It led him to re-evaluate his career. “It’s not always about money. You need to get back to what feels right,” he said.
“One of the big reasons that I feel like this is a good spot for me, I feel like personally I’ve got, for lack of a better term, a servant’s heart,” he said.
His first day at the club, he had an 11-year-old sitting in a chair because of the boy’s behavior.
The child’s grandmother, who is raising him, came to pick him up and he and the woman had a long talk, Brock said.
“She was telling me it’s been a struggle,” he said. “She was hoping it [Boys and Girls Club] would give him some direction. She was so appreciative. It’s the old cliché — if you’ve reached one, you’ve done something.”
Brock said he asked some children who were being disrespectful to sit out of activities for a while, too.
Afterward, he said they shook hands.
“I’m a big believer that kids operate better in structure,” he said. “At the same time, you’ve got to love them.”

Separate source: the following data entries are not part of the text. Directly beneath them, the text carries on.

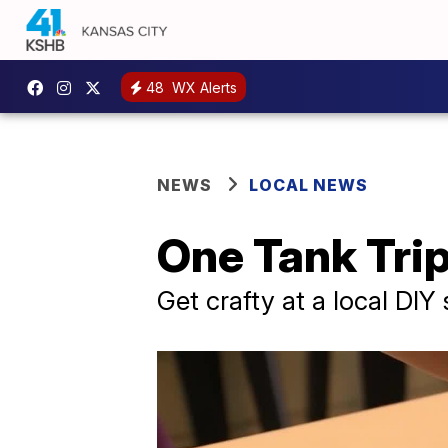
48
WX Alerts
NEWS
LOCAL NEWS
One Tank Tri
Get crafty at a local DIY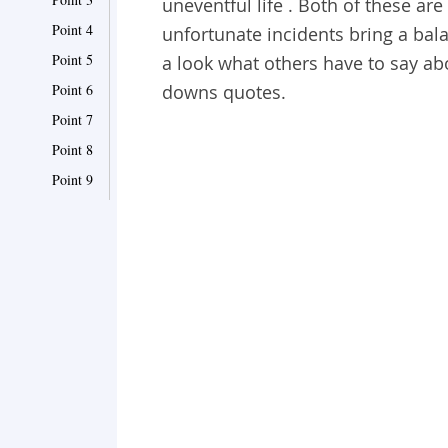
uneventful life . Both of these are
Point 4
unfortunate incidents bring a balan
Point 5
a look what others have to say abo
Point 6
downs quotes.
Point 7
Point 8
Point 9
Point 10
Point 11
Point 12
Point 13
Point 14
Point 15
Point 16
Point 17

Brock said the Boys and Girls Club of Faulkner County has an opportunity to help a lot of children.
“It’s good to be back in Conway,” he said of his job. “I want to take these first couple of weeks and observe, look at the numbers and from there, we will get a game plan.”
He wants to put “a little bit more emphasis on the homework and education” at the club, he said.

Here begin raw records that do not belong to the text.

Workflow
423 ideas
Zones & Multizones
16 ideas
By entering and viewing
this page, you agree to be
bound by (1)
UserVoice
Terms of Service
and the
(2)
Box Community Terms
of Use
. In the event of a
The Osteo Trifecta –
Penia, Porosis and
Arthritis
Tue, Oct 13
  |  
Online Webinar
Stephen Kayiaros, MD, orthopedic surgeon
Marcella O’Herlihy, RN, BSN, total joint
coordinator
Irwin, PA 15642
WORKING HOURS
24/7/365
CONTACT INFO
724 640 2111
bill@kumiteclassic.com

A Power Hour is held at the club from 4:30-5:30 p.m. each day.
“I was really happy with that, just seeing it for the first time. There were 40 to 50 kids in there, sitting down doing their homework, reading — college kids in there helping them if they need help,” he said.
Brock said his goal is to partner with UCA and Hendrix College to bring in more volunteer tutors.
He said another of his goals is to get Boys and Girls Club units in Greenbrier and Vilonia. In addition to the Bob Nabholz Unit, the one where his office is, the nonprofit organization has the Grace Unit in west Conway at Grace United Methodist Church and the Mayflower Unit. More than 300 kids a day are served by the three.
“It’s for Faulkner County, not just Conway,” he said of the club.
It’s also the perfect place for him.
“At the end of the day, I just really wanted to be somewhere to make a difference,” he said.